Multi-shot Pedestrian Re-identification via Sequential Decision Making
This addresses efficiency and interpretability in surveillance video analysis, though it is incremental as it builds on existing reinforcement learning methods for a specific domain.
The paper tackles the multi-shot pedestrian re-identification problem by proposing a reinforcement learning approach that allows an agent to decide when to output a result or request more images, achieving competitive state-of-the-art performance on three benchmarks while using only 3% to 6% of images.

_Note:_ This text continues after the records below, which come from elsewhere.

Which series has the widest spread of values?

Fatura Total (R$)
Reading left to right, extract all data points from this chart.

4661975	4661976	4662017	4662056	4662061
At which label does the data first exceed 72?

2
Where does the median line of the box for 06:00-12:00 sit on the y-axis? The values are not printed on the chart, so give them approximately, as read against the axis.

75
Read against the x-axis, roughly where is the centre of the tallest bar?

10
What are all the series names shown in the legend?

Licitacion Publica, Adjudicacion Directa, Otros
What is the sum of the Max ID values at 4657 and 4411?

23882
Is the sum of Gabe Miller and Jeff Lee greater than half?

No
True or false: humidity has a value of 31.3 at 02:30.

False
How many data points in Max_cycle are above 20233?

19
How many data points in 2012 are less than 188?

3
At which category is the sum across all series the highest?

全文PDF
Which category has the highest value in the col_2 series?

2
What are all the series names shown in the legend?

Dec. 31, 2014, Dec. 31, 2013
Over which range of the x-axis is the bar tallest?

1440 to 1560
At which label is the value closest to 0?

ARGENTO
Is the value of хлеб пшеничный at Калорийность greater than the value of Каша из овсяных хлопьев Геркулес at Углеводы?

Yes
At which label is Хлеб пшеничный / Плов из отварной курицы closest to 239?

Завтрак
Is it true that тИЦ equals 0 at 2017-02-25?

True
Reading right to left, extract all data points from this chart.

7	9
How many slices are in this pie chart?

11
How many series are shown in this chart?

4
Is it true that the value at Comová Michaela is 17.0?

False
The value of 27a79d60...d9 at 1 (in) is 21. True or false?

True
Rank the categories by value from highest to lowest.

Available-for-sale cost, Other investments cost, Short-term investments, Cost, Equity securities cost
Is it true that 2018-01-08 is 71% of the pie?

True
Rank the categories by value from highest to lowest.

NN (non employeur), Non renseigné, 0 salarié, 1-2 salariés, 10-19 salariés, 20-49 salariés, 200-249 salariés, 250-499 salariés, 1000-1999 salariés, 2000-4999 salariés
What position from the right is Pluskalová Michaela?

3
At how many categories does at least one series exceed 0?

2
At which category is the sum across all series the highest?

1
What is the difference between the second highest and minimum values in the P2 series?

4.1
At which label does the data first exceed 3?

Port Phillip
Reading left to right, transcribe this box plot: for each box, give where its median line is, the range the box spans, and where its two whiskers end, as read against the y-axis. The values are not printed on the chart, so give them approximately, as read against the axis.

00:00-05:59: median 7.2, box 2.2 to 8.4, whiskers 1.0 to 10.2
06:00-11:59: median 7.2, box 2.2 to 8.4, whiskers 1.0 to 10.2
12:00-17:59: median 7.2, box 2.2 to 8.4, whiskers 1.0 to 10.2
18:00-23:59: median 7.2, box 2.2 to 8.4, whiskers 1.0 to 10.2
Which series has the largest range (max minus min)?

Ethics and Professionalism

Multi-shot pedestrian re-identification problem is at the core of surveillance video analysis. It matches two tracks of pedestrians from different cameras. In contrary to existing works that aggregate single frames features by time series model such as recurrent neural network, in this paper, we propose an interpretable reinforcement learning based approach to this problem. Particularly, we train an agent to verify a pair of images at each time. The agent could choose to output the result (same or different) or request another pair of images to verify (unsure). By this way, our model implicitly learns the difficulty of image pairs, and postpone the decision when the model does not accumulate enough evidence. Moreover, by adjusting the reward for unsure action, we can easily trade off between speed and accuracy. In three open benchmarks, our method are competitive with the state-of-the-art methods while only using 3% to 6% images. These promising results demonstrate that our method is favorable in both efficiency and performance.